====== TRECHO FORNECIDO

Mesmo depois da morte, o Fidalgo demonstra a arrogância prepotente típica da classe a que pertence. Além do mais, julga-se merecedor da recompensa divina, pois deixou na vida quem rezasse por ele. Embora típico o comportamento arrogante, o Fidalgo ainda apresenta certa humanidade; quando rejeitado pelo Anjo, se mostra arrependido por sua existência vazia: “folgava ser adorado; / confiei em meu estado / e nom vi que me perdia”.


Para com o Fidalgo, o Diabo mostrará uma falsa e irônica reverência, tratando-o por “vossa doçura” e dispondo-se sarcasticamente a desembarcá-lo na chegada ao cais, isto é, o inferno.

O Diabo escarnece-o, trata-o por tu, rebaixa-o até no seu orgulho próprio. E é em parte devido ao fato de ele ter sido um poderoso que mais agora é rebaixado, por se ter mostrado tirano do ponto de vista social e um enganado na sua vida particular[2]. A sentença deste personagem é a condenação da frivolidade, da soberba e da tirania.


A seguir, temos em cena o Onzeneiro ambicioso. É o agiota que traz consigo uma enorme bolsa vazia, em que guardava o dinheiro que roubava das pessoas quando vivo. O Diabo o cumprimenta esfuziante e o trata por “meu parente”. O Onzeneiro queixa-se por estar sem dinheiro e o Diabo lhe indica que deve entrar na barca infernal. Mas o agiota, ao saber do destino de sua embarcação, recusa-se a entrar, indo em direção ao batel da Glória. O Anjo o despede, acusando-o pelo exercício da usura: “Ó onzena, como és feia / e filha da maldição”. A sentença do Onzeneiro será a condenação da usura[3], da ganância e da avareza que no final se lamentará: “Oh triste! Quem me cegou!”.


Depois do triste lamentar do Onzeneiro, aparece a figura do Parvo, ou melhor, do ingênuo Joane, que ao chegar no cais é por instantes iludido pelo Diabo, que o quer embarcar. Porém, quando é informado do rumo do batel, Joane desata um grosso e engraçado xingamento ao Diabo, recheado de pragas e palavrões.

Abundam em sua linguagem imagens do tipo escatológico, que representa a forma como ocorreu seu falecimento – de “caga merdeira”, fruto das péssimas condições materiais deste estamento – e muitos xingamentos ao Diabo como “cornudo”, “beiçudo” e “neto de cagarrinhosa”.

============

# [O QUE FAZER]
a) Extraia do trecho sobre o Fidalgo, o Onzeneiro e o Parvo, sem qualquer alteração, a parte que se inicia nas palavras "Para com o Fidalgo, o" e vai até "é, o inferno.".
b) Por favor, dê continuidade ao trecho sobre o Fidalgo, o Onzeneiro e o Parvo a partir do ponto em que ele termina.
Os itens a seguir não têm relação alguma com o trecho.

====== ITENS EXTRAÍDOS

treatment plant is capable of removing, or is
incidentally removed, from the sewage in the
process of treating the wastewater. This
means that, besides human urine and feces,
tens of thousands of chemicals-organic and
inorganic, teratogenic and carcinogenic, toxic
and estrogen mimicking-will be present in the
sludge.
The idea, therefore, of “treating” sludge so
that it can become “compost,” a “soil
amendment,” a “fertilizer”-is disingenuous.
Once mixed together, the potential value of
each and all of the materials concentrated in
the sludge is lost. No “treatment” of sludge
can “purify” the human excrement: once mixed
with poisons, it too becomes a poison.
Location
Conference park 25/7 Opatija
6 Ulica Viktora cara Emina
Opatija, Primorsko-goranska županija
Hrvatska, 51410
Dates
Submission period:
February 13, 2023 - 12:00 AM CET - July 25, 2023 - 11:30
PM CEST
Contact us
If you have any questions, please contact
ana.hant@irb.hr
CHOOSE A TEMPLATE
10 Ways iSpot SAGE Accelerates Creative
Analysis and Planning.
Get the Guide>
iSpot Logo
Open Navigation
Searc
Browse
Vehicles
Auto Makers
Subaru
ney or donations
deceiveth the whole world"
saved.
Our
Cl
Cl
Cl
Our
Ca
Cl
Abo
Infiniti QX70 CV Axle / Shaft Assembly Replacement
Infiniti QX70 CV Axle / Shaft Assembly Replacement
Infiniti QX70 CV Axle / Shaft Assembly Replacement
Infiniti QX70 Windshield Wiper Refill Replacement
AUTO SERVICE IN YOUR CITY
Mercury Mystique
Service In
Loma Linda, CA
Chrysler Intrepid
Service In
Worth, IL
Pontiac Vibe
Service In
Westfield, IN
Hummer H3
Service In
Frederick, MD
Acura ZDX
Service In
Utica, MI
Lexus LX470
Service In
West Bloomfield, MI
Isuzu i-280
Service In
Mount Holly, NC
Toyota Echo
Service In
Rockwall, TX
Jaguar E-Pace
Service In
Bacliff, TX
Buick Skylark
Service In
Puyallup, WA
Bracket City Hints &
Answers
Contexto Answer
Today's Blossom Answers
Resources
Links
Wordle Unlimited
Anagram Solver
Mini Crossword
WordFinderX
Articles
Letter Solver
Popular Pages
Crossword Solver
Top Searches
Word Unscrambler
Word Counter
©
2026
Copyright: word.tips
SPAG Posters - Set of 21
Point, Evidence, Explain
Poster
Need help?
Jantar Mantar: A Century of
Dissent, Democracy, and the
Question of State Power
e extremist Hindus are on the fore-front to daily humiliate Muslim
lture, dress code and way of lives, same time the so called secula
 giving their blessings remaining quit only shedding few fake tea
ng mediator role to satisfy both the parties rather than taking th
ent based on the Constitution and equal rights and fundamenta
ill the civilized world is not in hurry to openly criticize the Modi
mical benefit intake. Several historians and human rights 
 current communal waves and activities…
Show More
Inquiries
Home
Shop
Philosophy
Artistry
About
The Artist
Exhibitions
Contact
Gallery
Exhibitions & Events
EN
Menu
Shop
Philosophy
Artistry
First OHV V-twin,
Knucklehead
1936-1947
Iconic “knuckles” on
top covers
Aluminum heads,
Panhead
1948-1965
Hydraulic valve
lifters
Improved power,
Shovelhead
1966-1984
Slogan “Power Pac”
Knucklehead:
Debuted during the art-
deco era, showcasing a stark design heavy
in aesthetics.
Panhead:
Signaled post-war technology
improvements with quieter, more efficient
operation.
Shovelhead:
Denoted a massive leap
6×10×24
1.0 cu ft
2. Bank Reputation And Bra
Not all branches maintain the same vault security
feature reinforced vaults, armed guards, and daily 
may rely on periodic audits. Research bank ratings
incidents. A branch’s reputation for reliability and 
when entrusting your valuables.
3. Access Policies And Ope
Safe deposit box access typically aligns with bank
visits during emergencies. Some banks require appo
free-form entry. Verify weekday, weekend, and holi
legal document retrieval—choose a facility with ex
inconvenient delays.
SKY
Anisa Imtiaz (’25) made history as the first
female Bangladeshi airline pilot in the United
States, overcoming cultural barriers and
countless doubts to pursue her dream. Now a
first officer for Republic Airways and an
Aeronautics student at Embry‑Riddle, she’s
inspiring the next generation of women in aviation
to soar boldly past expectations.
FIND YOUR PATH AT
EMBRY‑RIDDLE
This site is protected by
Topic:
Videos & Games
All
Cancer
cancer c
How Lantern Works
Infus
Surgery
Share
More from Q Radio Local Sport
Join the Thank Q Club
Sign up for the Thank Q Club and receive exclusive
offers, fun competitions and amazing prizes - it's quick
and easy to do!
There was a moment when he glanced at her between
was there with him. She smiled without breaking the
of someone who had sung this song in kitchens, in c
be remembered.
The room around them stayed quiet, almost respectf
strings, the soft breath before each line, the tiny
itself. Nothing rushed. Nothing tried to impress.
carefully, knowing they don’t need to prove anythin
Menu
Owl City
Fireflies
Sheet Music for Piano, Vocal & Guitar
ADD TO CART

============

# [RESPOSTAS DO EXERCÍCIO]
a)
Para com o Fidalgo, o Diabo mostrará uma falsa e irônica reverência, tratando-o por “vossa doçura” e dispondo-se sarcasticamente a desembarcá-lo na chegada ao cais, isto é, o inferno.

b)
Ao Anjo apresenta-se como não sendo ninguém, e é a sua simplicidade de espírito e irresponsabilidade que lhe permitirão a entrada na embarcação que os conduzirá ao Paraíso:

ANJO
Porque em todos teu fazeres,
Per malicia não erraste;
Tua simpreza tábaste
Pêra gozar dos prazeres.


Após o Parvo, figura o Sapateiro ladrão chamado João Antão que entra em cena carregado de pesadas formas, instrumentos de trabalho que o identificam. O Diabo o cumprimenta com muita ironia o chamando de “sancto sapateiro honrado” e que condena para o inferno, uma vez que, esteve presente a todas as cerimônias e ritos religiosos, porém, roubava nas praças desonestamente.



SAPATEIRO
Quantas missas eu ouvi, não me hão-de elas prestar?
DIABO
Ouvir missa, então roubar – é caminho para aqui.

A sentença do Sapateiro é a condenação da má fé no comércio e da hipocrisia religiosa.
Todavia, após a condenação do sapateiro, entra em cena a figura do Frade namorador, este personagem traz consigo a namorada Florença. Suas roupas são ambíguas. Além das vestes sacerdotais, o Frade apresenta-se com instrumentos próprios da prática de esgrima.

Além de mostrar-se hábil nesse esporte, ainda se revela conhecedor da arte da dança e do canto populares. O Diabo, muito alegre, recebe o casal com graça e convida-o a embarcar. O Frade espanta-se. Como ele, um religioso, poderá ser condenado? Sempre ao lado de sua namorada, o padre recorre ao Anjo. Mas este, num silêncio reprovador, nem sequer lhe esboça uma palavra. Muito apegado aos prazeres do mundo, o Frade demonstra em cena uma preocupação verdadeira com a namorada Florença. Essa postura mais humana o aproxima, como personagem, do Fidalgo. A sentença do Frade, neste caso, será a condenação do seu falso moralismo religioso.


O clero constitui o primeiro estado do Reino, possui uma organização própria, com sua hierarquia interna, goza de foro privativo, rege-se por suas próprias leis (direito canônico) e todo o resto da sociedade lhes é “subordinado[4]”.

Daí a importância, para Gil Vicente, de sinalizar a decadência da sociedade essencialmente baseada em valores cristãos, que está sendo corrompida em seus próprios alicerces.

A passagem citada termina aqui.